His main mode of transportation in getting to those 12 events? A white BMW 320 turbo that he logs an average of 25,000 miles in per year, a figure that doesn’t include his time logged on trains and ferries. Without flying, Fritsch can’t travel to many European Tour events, including those in Asia and South Africa, but he’s still made plenty of long journeys, including a two-day, 1,500-mile trek from Portugal to Germany, and an adventure in Morocco where he was held up by guards at the border when trying to drive out of the country. Being grounded can be a major inconvenience, but it’s also allowed him to sight-see all over Europe.
Fritsch describes himself as a typical German in regards to keeping his vehicle neat and organized by following a checklist. He listens to a lot of radio -- everything from Pachelbel’s Canon to Lil Wayne to Garth Brooks -- but he also uses the time alone to think, reflect, and lately, to learn Spanish. That is, when he’s alone. Inga and the kids don’t partake in the extended road trips, but that doesn’t mean Florian doesn’t pick up passengers from time to time.
“I usually get a lot of questions and comments from the players and the caddies early in the week,” he says, “but it’s always interesting that on Friday night or Sunday, everybody comes to me and says, ‘Dude, are you passing this town on the way?’ or ‘My flight got cancelled, can you take me or can you take my luggage?’”
With such a travel restriction causing him to make limited appearances, you might think Fritsch would feel added pressure when he tees it up, but his unusual situation has actually freed him up in a way.
“Since there’s very little comparison and since I have not very much to lose, there’s actually not that much pressure,” Fritsch reasons. “I actually kind of enjoy my position right now since everybody’s been doubting me, and I guess I’ve proved there are many roads that lead to Rome.”
But there are no roads from Frankfurt to Augusta. What if Fritsch ever qualifies for the Masters?
Fritsch says he can get to New York by boat in four days, and then he can drive the rest. Seriously. Using top players with limited schedules as an example, he reasons that if he’s good enough to play in the Masters, he’ll be good enough to be able to afford taking a week off before and after.

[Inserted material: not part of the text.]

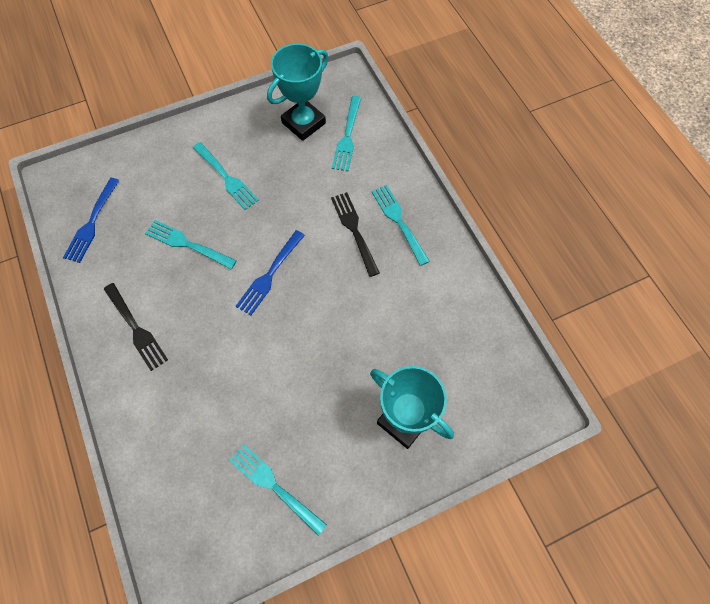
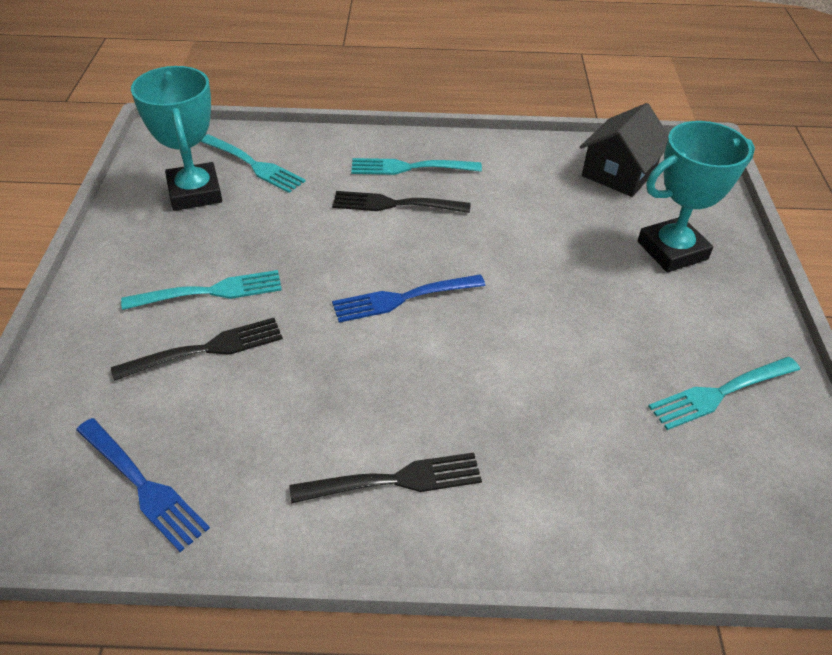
camera: 65 degrees left, 20 degrees down
turquoise fork [145,220,237,269] -> none
blue fork [236,230,305,316] -> blue fork turned 105 degrees clockwise [332,274,486,323]
none -> black fork [111,318,283,381]
none -> black house [580,103,669,197]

And why not? Nothing in Fritsch’s career, including that harrowing 2005 flight that started him down this unusual journey, has come "quite quickly." But Fritsch has found a circuitous route around what could have been a career-ending condition. And although he doesn’t know if he’ll ever fly again, he now believes he’s got time on his side -- no matter what anyone else tells him.
“I’m taking the ‘must’ out of the situation. Now that you have a full tour card, you must fly again. You must do this and that. And I’m like, ‘No.’ I’m going to do this on my own terms,” Fritsch says. “When I feel like the time is right to do the therapy again, I’ll do it. But until then, I’m going to go the way I like to go.”